Eighteen City firms have agreed to pay £194m into a fund to compensate investors who lost money in the split-capital trust scandal.

In a deal that has taken the Financial Services Authority most of the year to broker, up to 40,000 investors may receive up to 80 per cent of the money they lost when the highly geared trusts collapsed as a result of falling stock markets between 2001 and 2003.

The FSA has agreed to take no further action against the firms that joined the settlement, or the individuals who worked for them. However, some of the architects of the scandal have accepted bans that in effect mean they will never work in the City again.

Christopher Fishwick, a director of Aberdeen Asset Management, which was the biggest backer of split-capital trusts, has agreed not to work in the City for seven years.

David Thomas, who worked for Brewin Dolphin, stockbrokers to many of the trusts, has agreed to retire from the market.

Aberdeen was the largest contributor to the fund, paying out some £78.3m before legal costs. Brewin Dolphin is paying £5m, while Collins Stewart Tullett, another broker, which is said to have held up the final settlement while it argued about legal issues, is paying £10m.

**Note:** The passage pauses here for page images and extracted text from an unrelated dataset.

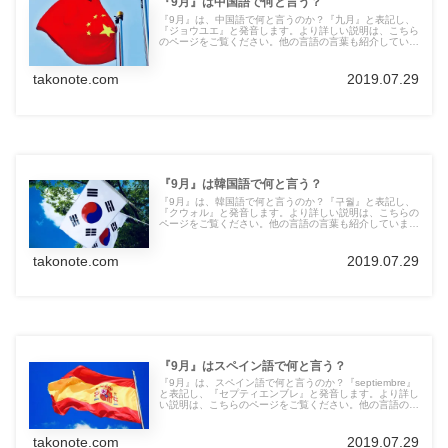
『9月』は中国語で何と言う？
『9月』は、中国語で何と言うのか？『九月』と表記し、
『ジョウユエ』と発音します。より詳しい説明は、こちら
のページをご覧ください。他の言語の言葉も紹介していま
す。
takonote.com
2019.07.29
『9月』は韓国語で何と言う？
『9月』は、韓国語で何と言うのか？『구월』と表記し、
『クウォル』と発音します。より詳しい説明は、こちらの
ページをご覧ください。他の言語の言葉も紹介していま
す。
takonote.com
2019.07.29
『9月』はスペイン語で何と言う？
『9月』は、スペイン語で何と言うのか？『septiembre』
と表記し、『セプティエンブレ』と発音します。より詳し
い説明は、こちらのページをご覧ください。他の言語の言
葉も紹介しています。
takonote.com
2019.07.29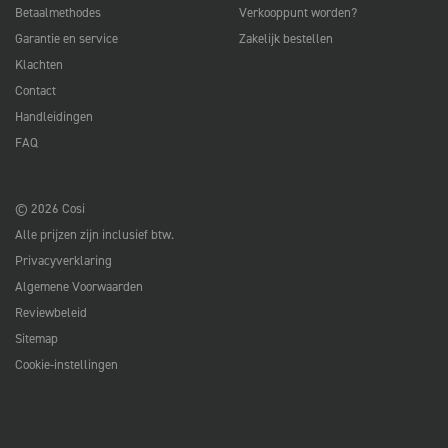
Betaalmethodes
Verkooppunt worden?
Garantie en service
Zakelijk bestellen
Klachten
Contact
Handleidingen
FAQ
© 2026 Cosi
Alle prijzen zijn inclusief btw.
Privacyverklaring
Algemene Voorwaarden
Reviewbeleid
Sitemap
Cookie-instellingen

Four firms - Exeter Fund Managers, BFS Investments, BC Asset Management and Teather & Greenwood - refused to join the deal. They face being taken to the Financial Ombudsman by investors seeking compensation.

It is understood that some of the four pleaded poverty, saying they could not afford to pay the amount demanded under the proposed settlement. This raises the prospect of them being forced out of business by the claims made against them. In that case, any compensation would have to be paid through the Financial Services Compensation Scheme, which gets its money from a levy on City firms.

In addition, eight individuals refused to sign up and they will now face disciplinary action from the FSA.

One participant said: "This reflects well on [FSA chief executive] John Tiner. It shows he can be pragmatic when he needs to be."